La rumeur du week-end faisait état d’un possible accord de gouvernement durant… la nuit dernière. "Non, pas du tout !" , disait-on dimanche dans l’entourage des négociateurs. "On n’est pas loin de la ligne d’arrivée - on la franchira sans doute cette semaine -, mais il reste encore un peu de travail." Essentiellement d’ordre budgétaire.

Samedi soir, les partenaires du futur gouvernement suédoisé (MR, N-VA, CD&V, Open VLD) devaient encore dénicher un peu moins de 800 millions d’euros sur une manne totale de 11 à 12 milliards nécessaires pour retrouver l’équilibre budgétaire.

Ces derniers jours, CD&V et N-VA auraient trouvé un terrain d’attente "sur des divergences d’appréciation". Les sociaux-chrétiens flamands continuent néanmoins de réclamer la mise en place d’une taxation sur les plus-values sur actions. "C’est toujours la bagarre. Le CD&V fait le forcing, mais les trois autres n’en veulent pas."

L’Open VLD aurait eu, lui, des apaisements concernant le respect d’une certaine forme d’orthodoxie budgétaire. Il est toutefois (quasi) acquis que l’équilibre ne sera pas atteint en 2016, comme le prévoit pourtant la trajectoire d’assainissement des finances publiques de la Belgique. Sera-ce alors pour 2017 ou 2018 ? "On parle toujours des deux dates", nous confie-t-on. "Ce sera en 2017 si possible, sinon en 2018." Trivial…
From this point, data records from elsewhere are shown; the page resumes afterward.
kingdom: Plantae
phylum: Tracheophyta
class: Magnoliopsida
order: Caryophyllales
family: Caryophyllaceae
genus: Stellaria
"Ce sont des considérations techniques", explique une autre source. "Dès qu’il y aura un accord sur les réformes structurelles à mener, nous pourrons les chiffrer" et connaître précisément la trajectoire de retour à l’équilibre. Laquelle est à remettre à l’Europe pour la mi-octobre.

Outre les derniers arbitrages budgétaires et programmatiques, les négociateurs doivent trancher la délicate question des portefeuilles ministériels. Et, corollaire, les libéraux francophones doivent encore donner des précisions sur l’avenir de Didier Reynders (MR). Acceptera-t-il d’être le vice-Premier de Charles Michel, si celui-ci devient chef du gouvernement comme cela semble devoir être le cas ? Ou voudra-t-il prendre la présidence du MR - il y a des élections tout début 2015 ?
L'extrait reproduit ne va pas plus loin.